I'm writing this a little before sunrise at a hotel room in Jackson, Mississippi. I'm traveling with my family -- my wife, three of our kids and two cats -- and gathering facts and conducting interviews about the Pigford vs. Glickman settlement that was designed to remedy the decades of discrimination that black farmers in this country faced from their own government, specifically the USDA. The Pigford tale is one that the mainstream press has barely covered, so I've had no problem finding people close to the story who want to tell the world their side of it. My family has driven through four different states in the past 10 days, and I've videotaped more than five and a half fours of interviews, in addition to spending countless hours on the phone in both on and off the record conversations.
One thing that's emerged from every conversation I've had is that America's black farmers are this country's unsung heroes. Farming is hard enough work on its own, but when you add the additional weight of fighting the government's "good old boy" network that existed in many places, the resilience of the black farmers is amazing.
The dignity of the black farmers makes the mainstream media's blanket of silence about Pigford especially offensive.

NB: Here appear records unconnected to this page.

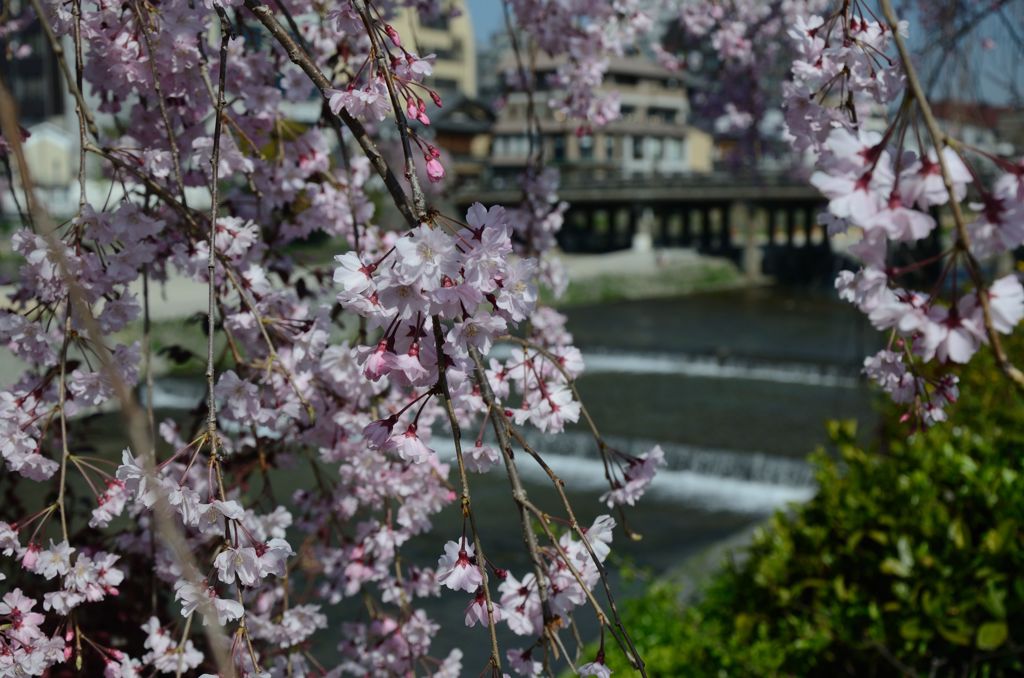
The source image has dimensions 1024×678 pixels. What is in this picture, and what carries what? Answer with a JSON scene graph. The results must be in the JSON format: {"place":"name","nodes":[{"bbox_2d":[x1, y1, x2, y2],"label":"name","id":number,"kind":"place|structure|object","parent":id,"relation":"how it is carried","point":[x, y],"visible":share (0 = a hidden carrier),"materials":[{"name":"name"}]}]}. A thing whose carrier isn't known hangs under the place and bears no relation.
{"place":"outdoors","nodes":[
{"label":"outdoors","id":0,"kind":"place"},
{"bbox_2d":[0,3,67,127],"label":"dark building","id":1,"kind":"structure","parent":0,"point":[31,107],"materials":[{"name":"grey"}]},
{"bbox_2d":[23,120,78,215],"label":"white building","id":2,"kind":"structure","parent":0,"point":[53,141],"materials":[{"name":"white paint"}]},
{"bbox_2d":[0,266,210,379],"label":"bank","id":3,"kind":"structure","parent":0,"point":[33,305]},
{"bbox_2d":[386,0,475,99],"label":"yellow building","id":4,"kind":"structure","parent":0,"point":[445,72],"materials":[{"name":"beige paint"}]},
{"bbox_2d":[23,278,889,677],"label":"river","id":5,"kind":"structure","parent":0,"point":[614,307],"materials":[{"name":"liquid"}]},
{"bbox_2d":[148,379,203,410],"label":"weir","id":6,"kind":"structure","parent":5,"relation":"in","point":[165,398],"materials":[{"name":"white"}]},
{"bbox_2d":[426,425,812,518],"label":"weir","id":7,"kind":"structure","parent":5,"relation":"in","point":[690,481],"materials":[{"name":"white liquid"}]},
{"bbox_2d":[576,347,861,388],"label":"weir","id":8,"kind":"structure","parent":5,"relation":"in","point":[712,370],"materials":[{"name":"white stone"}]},
{"bbox_2d":[429,94,495,184],"label":"house","id":9,"kind":"structure","parent":0,"point":[455,139],"materials":[{"name":"brown wood"}]},
{"bbox_2d":[487,48,715,180],"label":"building","id":10,"kind":"structure","parent":0,"point":[495,155],"materials":[{"name":"beige paint"}]},
{"bbox_2d":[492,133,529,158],"label":"window","id":11,"kind":"structure","parent":10,"relation":"in","point":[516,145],"materials":[{"name":"grey glass"}]},
{"bbox_2d":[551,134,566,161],"label":"window","id":12,"kind":"structure","parent":10,"relation":"in","point":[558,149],"materials":[{"name":"black glass"}]},
{"bbox_2d":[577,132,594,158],"label":"window","id":13,"kind":"structure","parent":10,"relation":"in","point":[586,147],"materials":[{"name":"grey glass"}]},
{"bbox_2d":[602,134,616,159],"label":"window","id":14,"kind":"structure","parent":10,"relation":"in","point":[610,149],"materials":[{"name":"grey glass"}]},
{"bbox_2d":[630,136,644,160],"label":"window","id":15,"kind":"structure","parent":10,"relation":"in","point":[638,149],"materials":[{"name":"black glass"}]},
{"bbox_2d":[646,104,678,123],"label":"window","id":16,"kind":"structure","parent":10,"relation":"in","point":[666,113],"materials":[{"name":"grey"}]},
{"bbox_2d":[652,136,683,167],"label":"window","id":17,"kind":"structure","parent":10,"relation":"in","point":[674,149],"materials":[{"name":"white"}]},
{"bbox_2d":[542,246,757,305],"label":"riverbank","id":18,"kind":"structure","parent":0,"point":[642,259],"materials":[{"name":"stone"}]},
{"bbox_2d":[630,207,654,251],"label":"stone post","id":19,"kind":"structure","parent":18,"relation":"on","point":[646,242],"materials":[{"name":"grey stone"}]},
{"bbox_2d":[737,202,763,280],"label":"bridge pillar","id":20,"kind":"structure","parent":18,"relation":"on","point":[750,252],"materials":[{"name":"grey concrete"}]},
{"bbox_2d":[450,168,850,287],"label":"bridge","id":21,"kind":"structure","parent":0,"point":[610,194],"materials":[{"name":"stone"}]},
{"bbox_2d":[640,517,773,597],"label":"embankment","id":22,"kind":"structure","parent":0,"point":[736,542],"materials":[{"name":"grey stone"}]},
{"bbox_2d":[460,0,1023,108],"label":"sky","id":23,"kind":"structure","parent":0,"point":[986,85],"materials":[{"name":"blue"}]},
{"bbox_2d":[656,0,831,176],"label":"cherry tree","id":24,"kind":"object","parent":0,"point":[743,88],"visible":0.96,"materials":[{"name":"pink plant"}]},
{"bbox_2d":[927,99,1023,159],"label":"building","id":25,"kind":"structure","parent":0,"point":[990,113],"materials":[{"name":"brick"}]},
{"label":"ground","id":26,"kind":"structure","parent":0},
{"bbox_2d":[0,0,670,677],"label":"cherry tree","id":27,"kind":"object","parent":26,"relation":"on","point":[109,376],"visible":0.98,"materials":[{"name":"plant"}]},
{"bbox_2d":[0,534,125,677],"label":"blossom cluster","id":28,"kind":"object","parent":27,"relation":"attached to","point":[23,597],"visible":0.78,"materials":[{"name":"plant"}]},
{"bbox_2d":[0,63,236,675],"label":"branch","id":29,"kind":"object","parent":27,"relation":"attached to","point":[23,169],"visible":1,"materials":[{"name":"brown wood"}]},
{"bbox_2d":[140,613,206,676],"label":"blossom cluster","id":30,"kind":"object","parent":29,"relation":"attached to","point":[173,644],"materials":[{"name":"plant"}]},
{"bbox_2d":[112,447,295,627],"label":"blossom cluster","id":31,"kind":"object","parent":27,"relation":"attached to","point":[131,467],"visible":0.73,"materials":[{"name":"pink plant"}]},
{"bbox_2d":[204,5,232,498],"label":"branch","id":32,"kind":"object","parent":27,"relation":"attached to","point":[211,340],"visible":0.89,"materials":[{"name":"brown wood"}]},
{"bbox_2d":[254,2,648,677],"label":"branch","id":33,"kind":"object","parent":27,"relation":"attached to","point":[271,24],"visible":0.93,"materials":[{"name":"wood"}]},
{"bbox_2d":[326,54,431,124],"label":"blossom cluster","id":34,"kind":"object","parent":33,"relation":"attached to","point":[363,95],"visible":0.82,"materials":[{"name":"plant"}]},
{"bbox_2d":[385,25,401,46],"label":"flower bud","id":35,"kind":"object","parent":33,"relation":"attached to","point":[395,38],"visible":0.78,"materials":[{"name":"pink plant"}]},
{"bbox_2d":[405,99,429,124],"label":"flower bud","id":36,"kind":"object","parent":33,"relation":"attached to","point":[423,119],"visible":0.96,"materials":[{"name":"pink plant"}]},
{"bbox_2d":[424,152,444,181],"label":"flower bud","id":37,"kind":"object","parent":33,"relation":"attached to","point":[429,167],"visible":0.93,"materials":[{"name":"pink plant"}]},
{"bbox_2d":[333,204,540,464],"label":"blossom cluster","id":38,"kind":"object","parent":33,"relation":"attached to","point":[435,232],"visible":0.84,"materials":[{"name":"plant"}]},
{"bbox_2d":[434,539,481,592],"label":"blossom","id":39,"kind":"object","parent":33,"relation":"attached to","point":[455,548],"visible":0.71,"materials":[{"name":"plant"}]},
{"bbox_2d":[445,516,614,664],"label":"blossom cluster","id":40,"kind":"object","parent":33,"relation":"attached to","point":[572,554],"visible":0.64,"materials":[{"name":"plant"}]},
{"bbox_2d":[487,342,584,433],"label":"blossom cluster","id":41,"kind":"object","parent":33,"relation":"attached to","point":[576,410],"visible":0.81,"materials":[{"name":"plant"}]},
{"bbox_2d":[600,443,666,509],"label":"blossom cluster","id":42,"kind":"object","parent":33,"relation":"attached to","point":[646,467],"visible":0.86,"materials":[{"name":"pink plant"}]},
{"bbox_2d":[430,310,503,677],"label":"branch","id":43,"kind":"object","parent":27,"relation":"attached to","point":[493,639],"visible":0.8,"materials":[{"name":"brown wood"}]},
{"bbox_2d":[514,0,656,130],"label":"blossom cluster","id":44,"kind":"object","parent":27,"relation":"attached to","point":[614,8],"visible":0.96,"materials":[{"name":"pink plant"}]},
{"bbox_2d":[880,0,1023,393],"label":"branch","id":45,"kind":"object","parent":27,"relation":"attached to","point":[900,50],"visible":0.93,"materials":[{"name":"wood"}]},
{"bbox_2d":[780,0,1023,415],"label":"blossom cluster","id":46,"kind":"object","parent":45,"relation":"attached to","point":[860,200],"visible":0.94,"materials":[{"name":"plant"}]},
{"bbox_2d":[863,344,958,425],"label":"blossom cluster","id":47,"kind":"object","parent":45,"relation":"attached to","point":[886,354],"visible":0.76,"materials":[{"name":"plant"}]},
{"bbox_2d":[596,329,1023,677],"label":"shrub","id":48,"kind":"object","parent":26,"relation":"on","point":[1018,619],"visible":0.83,"materials":[{"name":"green plant"}]}
]}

A black reporter I spoke with attributed some of that to the subtle systemic racism that exists in the mainstream media, with a bias towards covering stories that affect or are about white folks. Too often, the press is able to pat itself on the back by dealing with stories about race in a surface way. They pretend that by calling the Tea Party or a Republican politician a racist, they've done their job and scored a victory for minorities. In fact, though, all those reports end up doing is casting heat but not light. They stir up racial tensions and let the press give themselves a pass for not actually digging into a story like Pigford.

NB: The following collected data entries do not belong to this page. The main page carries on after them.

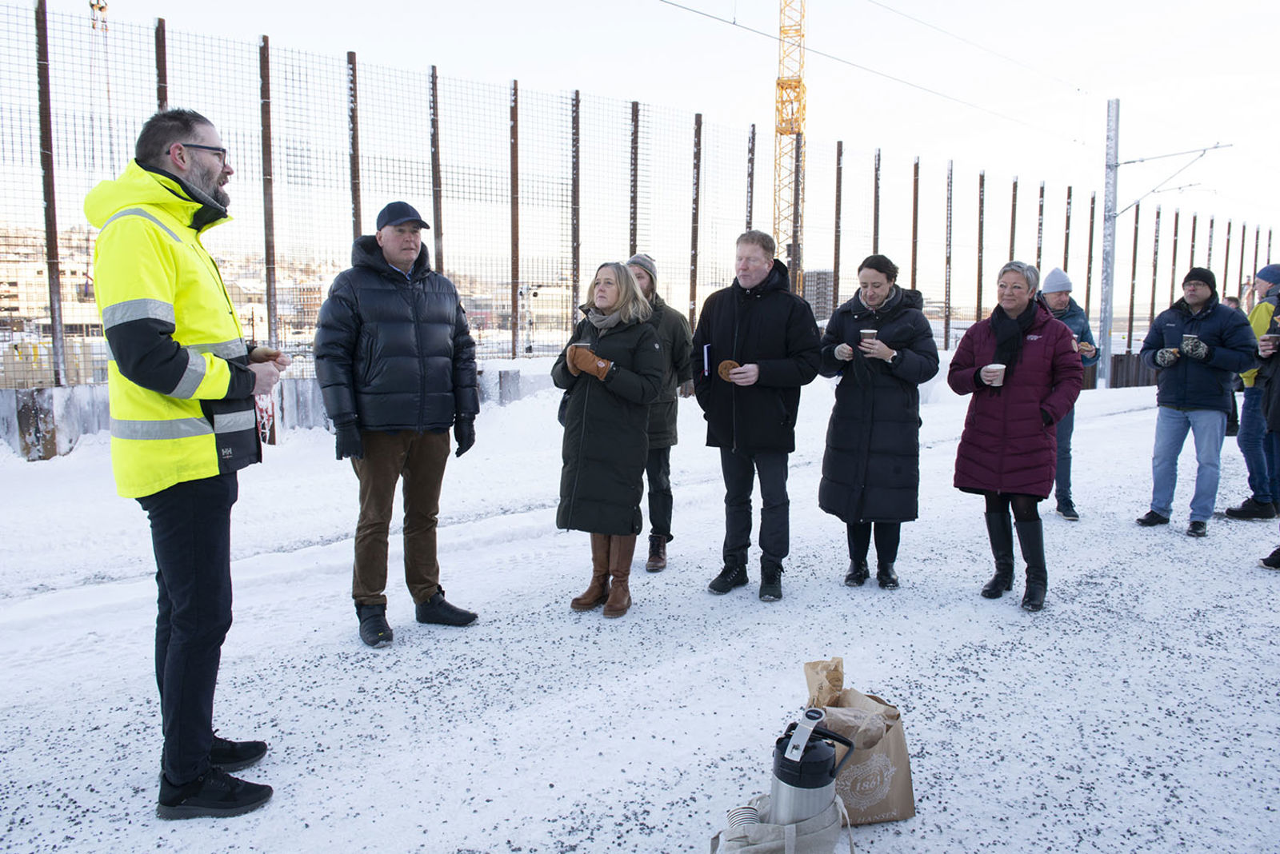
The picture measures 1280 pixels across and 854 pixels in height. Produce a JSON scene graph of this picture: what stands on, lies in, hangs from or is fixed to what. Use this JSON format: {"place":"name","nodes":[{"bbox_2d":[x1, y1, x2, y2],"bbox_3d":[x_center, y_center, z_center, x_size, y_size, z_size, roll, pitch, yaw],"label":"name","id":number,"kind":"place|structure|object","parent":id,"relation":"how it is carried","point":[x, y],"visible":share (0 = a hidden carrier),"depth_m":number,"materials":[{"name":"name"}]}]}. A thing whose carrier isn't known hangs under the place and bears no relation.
{"place":"outdoors","nodes":[
{"label":"outdoors","id":0,"kind":"place"},
{"bbox_2d":[0,221,102,336],"label":"building","id":1,"kind":"structure","parent":0,"point":[41,280],"materials":[{"name":"beige brick"}]},
{"bbox_2d":[0,360,551,461],"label":"concrete wall","id":2,"kind":"structure","parent":0,"point":[43,422],"depth_m":9.90,"materials":[{"name":"concrete"}]},
{"bbox_2d":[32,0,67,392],"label":"fence post","id":3,"kind":"object","parent":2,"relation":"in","point":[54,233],"visible":0.89,"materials":[{"name":"metal"}]},
{"bbox_2d":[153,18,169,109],"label":"fence post","id":4,"kind":"object","parent":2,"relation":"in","point":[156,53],"visible":0.4,"depth_m":9.64,"materials":[{"name":"metal"}]},
{"bbox_2d":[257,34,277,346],"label":"fence post","id":5,"kind":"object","parent":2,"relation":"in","point":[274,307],"visible":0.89,"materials":[{"name":"brown metal"}]},
{"bbox_2d":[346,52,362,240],"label":"fence post","id":6,"kind":"object","parent":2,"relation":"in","point":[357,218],"visible":0.64,"depth_m":11.20,"materials":[{"name":"metal"}]},
{"bbox_2d":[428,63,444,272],"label":"fence post","id":7,"kind":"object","parent":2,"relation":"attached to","point":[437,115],"visible":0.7,"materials":[{"name":"brown metal"}]},
{"bbox_2d":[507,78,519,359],"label":"fence post","id":8,"kind":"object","parent":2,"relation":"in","point":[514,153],"visible":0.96,"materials":[{"name":"brown metal"}]},
{"bbox_2d":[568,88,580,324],"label":"fence post","id":9,"kind":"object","parent":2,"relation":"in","point":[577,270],"visible":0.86,"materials":[{"name":"brown metal"}]},
{"bbox_2d":[0,0,1276,390],"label":"wire fence","id":10,"kind":"object","parent":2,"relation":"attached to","point":[156,34],"visible":0.78,"depth_m":13.95,"materials":[{"name":"metal"}]},
{"bbox_2d":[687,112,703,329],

Another thing that everyone seems to agree on about Pigford is that it's a very complex story. It's not something that can be explained easily between two commercial breaks or in a couple of soundbites. That being said, it's fascinating -- a long, winding trail of outright corruption and wholesale fraud weaving itself between complicated, passionate people on all sides who have struggled to do the right thing to remedy the plight of black farmers.
The story the press wants you to hear about Pigford is an overly simple one; it's a settlement to remedy black farmers, and last week (over the racially tinged objections of a tiny group of House Republicans) the president signed the Pigford 2 extension that provides more than a billion dollars in funding for late filing farmers.

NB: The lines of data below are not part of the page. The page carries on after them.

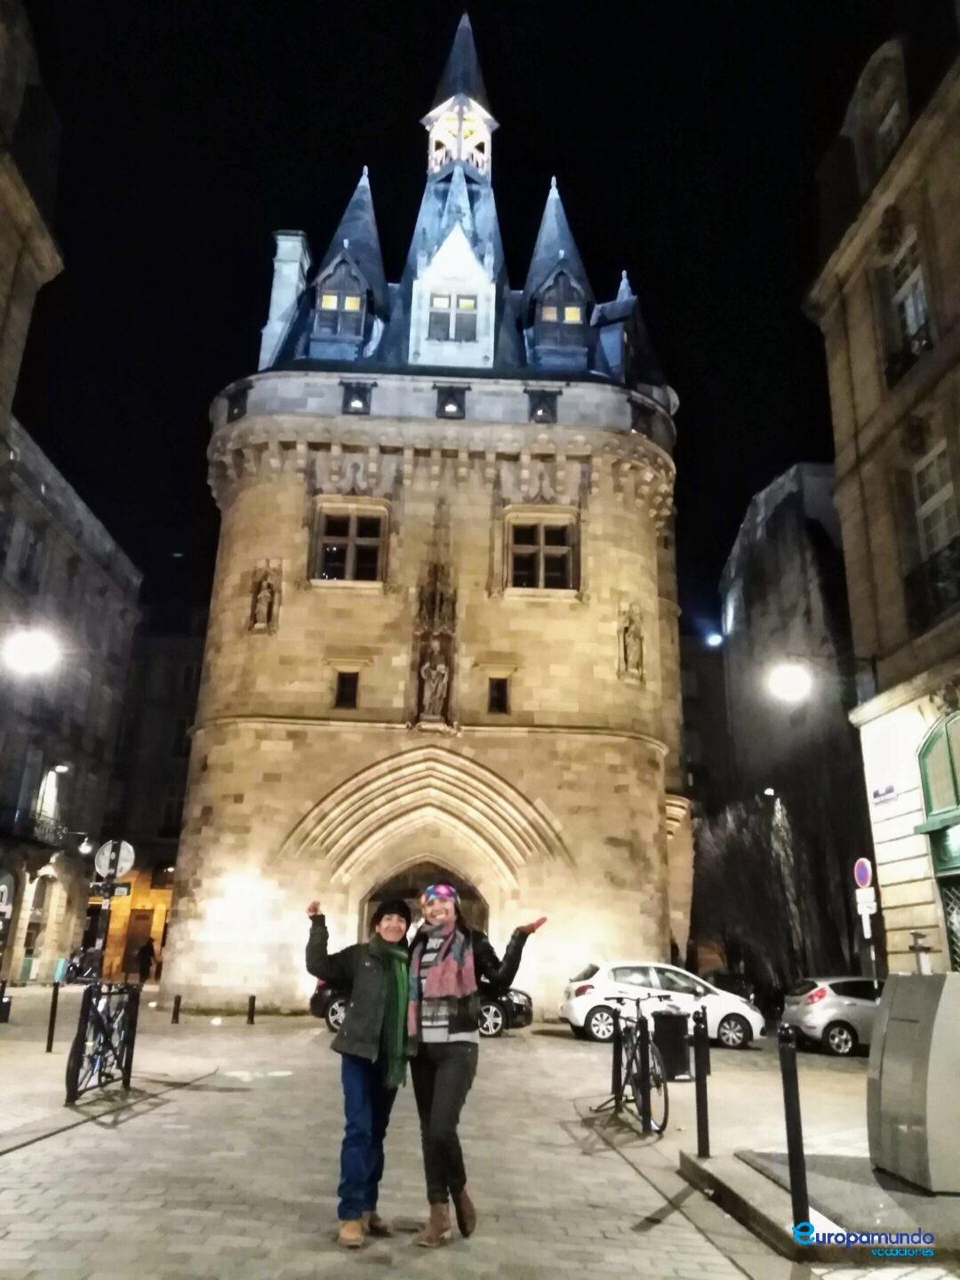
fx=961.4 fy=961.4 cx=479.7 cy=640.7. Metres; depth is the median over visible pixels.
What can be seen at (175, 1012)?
bollard
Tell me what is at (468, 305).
window
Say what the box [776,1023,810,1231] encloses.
bollard
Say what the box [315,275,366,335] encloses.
dormer window
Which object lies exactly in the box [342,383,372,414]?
window
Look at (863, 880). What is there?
no parking sign
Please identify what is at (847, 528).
building
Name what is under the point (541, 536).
window
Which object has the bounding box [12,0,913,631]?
sky
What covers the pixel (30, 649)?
street lamp
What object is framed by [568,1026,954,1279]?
right pavement
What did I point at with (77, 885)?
left building
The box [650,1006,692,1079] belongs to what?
trash bin
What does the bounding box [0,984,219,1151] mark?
left pavement
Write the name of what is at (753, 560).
building
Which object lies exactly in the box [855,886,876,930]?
sign
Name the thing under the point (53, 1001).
bollard
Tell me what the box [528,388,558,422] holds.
window
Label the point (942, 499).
window
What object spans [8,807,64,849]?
balcony
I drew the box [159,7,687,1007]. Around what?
stone tower
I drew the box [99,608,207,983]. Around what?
building
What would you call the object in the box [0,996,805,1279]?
road
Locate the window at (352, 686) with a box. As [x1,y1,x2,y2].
[333,670,359,709]
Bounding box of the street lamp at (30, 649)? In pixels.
[0,625,60,679]
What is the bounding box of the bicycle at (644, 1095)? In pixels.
[591,998,667,1133]
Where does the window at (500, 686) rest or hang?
in the stone tower
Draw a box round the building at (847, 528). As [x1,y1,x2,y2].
[803,12,959,974]
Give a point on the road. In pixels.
(196, 1224)
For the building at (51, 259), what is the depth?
19.11 m
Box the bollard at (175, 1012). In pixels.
[170,994,182,1023]
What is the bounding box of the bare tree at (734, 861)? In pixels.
[695,793,855,991]
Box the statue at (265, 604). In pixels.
[248,564,279,631]
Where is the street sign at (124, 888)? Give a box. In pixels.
[89,880,132,897]
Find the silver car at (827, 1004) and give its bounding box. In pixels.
[779,974,883,1055]
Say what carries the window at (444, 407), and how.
in the stone tower
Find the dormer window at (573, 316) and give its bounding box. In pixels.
[534,276,586,351]
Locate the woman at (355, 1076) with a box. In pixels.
[304,890,413,1247]
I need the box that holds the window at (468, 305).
[426,288,480,339]
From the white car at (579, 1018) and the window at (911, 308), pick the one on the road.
the white car at (579, 1018)
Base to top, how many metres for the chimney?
6.005 m
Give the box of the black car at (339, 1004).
[311,969,532,1037]
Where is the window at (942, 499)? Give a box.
[912,442,959,555]
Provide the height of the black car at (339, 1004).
1.556 m
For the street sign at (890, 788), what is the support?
attached to the building at (847, 528)
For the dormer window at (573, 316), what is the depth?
27.31 m
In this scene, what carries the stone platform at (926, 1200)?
on the right pavement at (710, 1160)
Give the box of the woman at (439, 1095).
[401,884,547,1247]
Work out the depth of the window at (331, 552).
24.86 m
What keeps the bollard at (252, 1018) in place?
on the road
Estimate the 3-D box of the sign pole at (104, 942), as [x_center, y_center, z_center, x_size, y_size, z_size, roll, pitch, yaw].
[-4.893,3.783,12.484,0.442,2.955,0.439,2,-17,-2]
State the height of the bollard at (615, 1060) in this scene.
1.049 m
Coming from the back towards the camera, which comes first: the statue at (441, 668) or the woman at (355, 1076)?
the statue at (441, 668)
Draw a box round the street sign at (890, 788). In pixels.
[870,783,899,804]
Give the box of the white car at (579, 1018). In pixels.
[559,959,763,1050]
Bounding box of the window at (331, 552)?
[312,502,388,583]
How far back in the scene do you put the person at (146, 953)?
34.67 m
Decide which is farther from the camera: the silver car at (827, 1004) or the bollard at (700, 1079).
the silver car at (827, 1004)
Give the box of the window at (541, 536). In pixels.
[504,511,578,592]
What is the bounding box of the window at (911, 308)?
[888,232,932,352]
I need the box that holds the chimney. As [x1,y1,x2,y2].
[261,230,310,366]
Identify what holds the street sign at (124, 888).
attached to the sign pole at (104, 942)
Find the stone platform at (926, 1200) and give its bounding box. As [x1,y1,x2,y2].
[683,1145,959,1263]
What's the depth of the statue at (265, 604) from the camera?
24.71 m
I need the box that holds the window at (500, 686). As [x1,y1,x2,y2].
[487,676,510,712]
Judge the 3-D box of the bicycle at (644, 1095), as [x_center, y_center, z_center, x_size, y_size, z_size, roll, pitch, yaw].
[1.400,4.022,9.169,0.571,1.122,2.132,2,-17,-2]
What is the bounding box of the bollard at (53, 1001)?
[44,978,61,1053]
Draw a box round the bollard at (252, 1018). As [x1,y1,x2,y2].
[246,994,256,1024]
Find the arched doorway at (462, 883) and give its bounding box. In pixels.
[361,856,487,943]
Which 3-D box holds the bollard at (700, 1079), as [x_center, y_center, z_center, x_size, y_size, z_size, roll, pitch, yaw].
[1.721,3.466,7.477,0.118,1.059,0.120,2,-17,-2]
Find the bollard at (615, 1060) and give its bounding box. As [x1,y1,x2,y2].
[610,1006,623,1106]
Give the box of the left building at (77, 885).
[0,415,140,988]
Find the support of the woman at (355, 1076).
on the road
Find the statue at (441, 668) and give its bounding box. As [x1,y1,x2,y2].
[416,639,450,719]
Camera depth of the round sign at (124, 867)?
12.27 m
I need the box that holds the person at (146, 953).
[135,936,156,982]
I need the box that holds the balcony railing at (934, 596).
[903,539,959,632]
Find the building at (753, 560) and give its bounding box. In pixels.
[718,464,872,987]
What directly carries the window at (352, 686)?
in the stone tower
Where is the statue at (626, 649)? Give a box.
[616,607,644,682]
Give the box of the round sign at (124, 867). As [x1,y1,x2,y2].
[93,839,135,879]
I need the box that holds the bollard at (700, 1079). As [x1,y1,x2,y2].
[692,1011,710,1158]
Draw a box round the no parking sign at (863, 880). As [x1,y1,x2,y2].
[853,856,873,888]
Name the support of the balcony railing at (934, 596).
attached to the building at (847, 528)
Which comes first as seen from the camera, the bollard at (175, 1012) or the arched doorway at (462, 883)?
the bollard at (175, 1012)
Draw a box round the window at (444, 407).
[436,386,466,418]
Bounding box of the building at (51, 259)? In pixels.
[0,0,65,440]
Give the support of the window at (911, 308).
in the building at (847, 528)
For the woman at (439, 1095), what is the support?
on the road
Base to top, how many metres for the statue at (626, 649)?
2.017 m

The problem with that explanation of Pigford is that it's false on nearly every level.
I'll be untangling Pigford in blogs here on The Huffington Post over the next several weeks, but you can start to see the underlying truth about Pigford if you stop and think about the optics. President Obama, Secretary Vilsack, Attorney General Holder and even lame duck Speaker Nancy Pelosi all called the Pigford 2 settlement a historic milestone.
So -- where are the pictures?
Shouldn't we be seeing photos of the president signing the Pigford 2 legislation, surrounded by a phalanx of self-satisfied politicians and smiling black farmers? Those pictures don't exist because that event never happened. No big public fanfare. Obama signed the legislation with no more ceremony than an adjective-filled press release.
The main reason you didn't see pictures of happy black farmers is that most of the black famers aren't very happy with Pigford. In fact, the reality of Pigford is that nobody is very happy with Pigford.
The Big Lie about Pigford is that it "helps black farmers."
To understand why I'm saying that, watch this short excerpt from my interview with Tom Burrell, who heads up a group called Black Farmer's Agricultural Association, Inc. He explains that most of the billions in settlement money hasn't actually gone to farmers but to people who claimed to have "attempted to farm."
Let's leave aside fraud allegations for a moment -- what Burrell describes about the difference in results between "farmers" and "attempted to farm"-ers is fundamentally unfair and unjust.
Again, forget fraud. Just picture two people -- one a farmer who struggled for years to keep his business afloat and lost their farm due to government racial discrimination, the other a person who went into a USDA office and couldn't get a loan application to even get going. Both faced discrimination and the fair result for either may be some sort of settlement... but let's get real. There's no way that the person who didn't get an application -- the "attempted to farm"-er -- deserves the same amount of compensation as the actual, real farmer.
And yet in Pigford, the "attempted to farm"-ers received exactly the same amount for a track-A claim as people who had farmed their whole lives. Both got a $50,000 check. And as Burrell points out, many, many MORE of the "attempted to farm"-ers got that check because they had less to prove than the real farmers. And all of that assumes that there are a large number of people who "attempted to farm" by going to the USDA, which is a questionable premise itself.
That's just one simple reason that the real farmers aren't happy with Pigford -- but you didn't hear that from the mainstream media.
Nope. They didn't even attempt to report.